In other regions of the world, separatist groups have launched campaigns of violence that have been rewarded. In Corsica, the decade-long campaign of violent separatism was ended only after the island was granted autonomy. This tactic might prove contagious. In Brittany, young radicals have also begun a violent campaign. One Breton activist admitted: "Look at the Corsicans. They are incredibly violent and they are being rewarded with the offer of autonomy."
In Kosova, the campaign of violence by the Kosova Liberation Army (KLA) is likely to lead to an independent Kosova. In Macedonia, the Albanian National Liberation Army, which launched a separatist struggle in early 2001, has also been rewarded with government positions and autonomy. As its leader, Ali Ahmeti, boasted, "The peace deal is good for us." In the cases of both Kosova and Macedonia, the Albanian separatist strategy was to get NATO and the United States involved in order to exert pressure on the Macedonians and Serbs.
Some states refuse to accept that they have minorities and thereby defuse separatist violence. Until recently, Turkey denied it had a Kurdish population, calling them instead "Mountain Turks." To some Israelis, the Palestinians are simply "Jordanians" and should go to Jordan if they wish to exercise Palestinian self-determination. To many Moroccans, it is unclear what the Polisario are fighting for in the Western Sahara, as Morocco itself has a large Berber population.
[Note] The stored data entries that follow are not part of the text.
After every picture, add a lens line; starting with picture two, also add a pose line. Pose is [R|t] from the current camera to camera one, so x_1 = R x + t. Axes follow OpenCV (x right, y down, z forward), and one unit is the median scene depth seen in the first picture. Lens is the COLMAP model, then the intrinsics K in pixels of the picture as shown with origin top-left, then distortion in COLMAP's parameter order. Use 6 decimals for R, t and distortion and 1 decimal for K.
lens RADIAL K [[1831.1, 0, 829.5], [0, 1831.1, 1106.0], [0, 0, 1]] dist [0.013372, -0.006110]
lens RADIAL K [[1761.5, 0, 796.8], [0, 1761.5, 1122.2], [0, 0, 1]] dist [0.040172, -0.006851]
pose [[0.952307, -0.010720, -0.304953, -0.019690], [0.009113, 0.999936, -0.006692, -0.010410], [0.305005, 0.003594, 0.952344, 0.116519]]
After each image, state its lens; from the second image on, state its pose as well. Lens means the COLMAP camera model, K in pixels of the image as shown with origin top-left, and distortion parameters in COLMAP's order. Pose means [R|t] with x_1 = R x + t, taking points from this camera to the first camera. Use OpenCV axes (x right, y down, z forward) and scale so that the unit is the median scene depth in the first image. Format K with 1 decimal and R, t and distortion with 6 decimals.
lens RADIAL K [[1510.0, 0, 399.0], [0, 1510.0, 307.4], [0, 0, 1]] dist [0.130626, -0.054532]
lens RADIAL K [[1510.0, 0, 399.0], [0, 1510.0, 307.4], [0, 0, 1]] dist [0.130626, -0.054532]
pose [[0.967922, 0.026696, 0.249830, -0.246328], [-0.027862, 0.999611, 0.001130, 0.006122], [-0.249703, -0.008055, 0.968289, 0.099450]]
Separatists are now routinely defined as "terrorists." Although separatists might engage in violence, a state's response can be worse or as bad. In Indonesia, pro-Jakarta paramilitary groups were trained by the armed forces and used against East Timorese separatists, where they committed crimes against humanity. Indonesia has only labeled as "terrorists" separatist groups, such as the Free Aceh Movement and the East Timorese, not its own pro-Indonesian paramilitaries. In December, 17 members of the radical Ukrainian National Assembly were sentenced for instigating riots in March 2001 in Kyiv. However, many observers allege that a rival right-wing group -- the S. Bandera Sports-Patriotic Association Tryzub, which they claim is controlled by the Ukrainian Security Service and used to stage provocations to embarrass the opposition -- organized the riots.
11 September has allowed Russia to justify its hard-line approach in Chechnya, where human rights groups estimate there have been 80,000 deaths (compared to 70,000 in Kashmir). The scale of the atrocities committed in Chechnya range from summary executions to "disappearances," mass graves, looting, rape, and the indiscriminate bombing of civilian areas.
Not all separatists are defined as "terrorists." Depending on geopolitics, they might be perceived as "freedom fighters." The United States has backed China's effort to define its Muslim separatists in China's Xinjiang province as "terrorists." On the other hand, the United States and NATO have been reluctant to label Albanian groups in Kosova or Macedonia in such a manner. Albanian groups are called "armed combatants."
Pakistan under General Pervez Musharraf has a long record of arming, training, and supporting pro-Pakistani separatist groups in India-controlled Kashmir. A year ago, Musharraf urged before the South Asian Association for Regional Cooperation in Nepal that "a distinction be maintained between acts of legitimate resistance and freedom struggles, on the one hand, and acts of terrorism on the other." This was a clear reference to Kashmir, where most Pakistanis believe "freedom fighters" struggle against Indian rule. To the Indians though, they are simply "terrorists."
Dr. Taras Kuzio is a resident fellow at the Center for Russian and East European Studies, University of Toronto.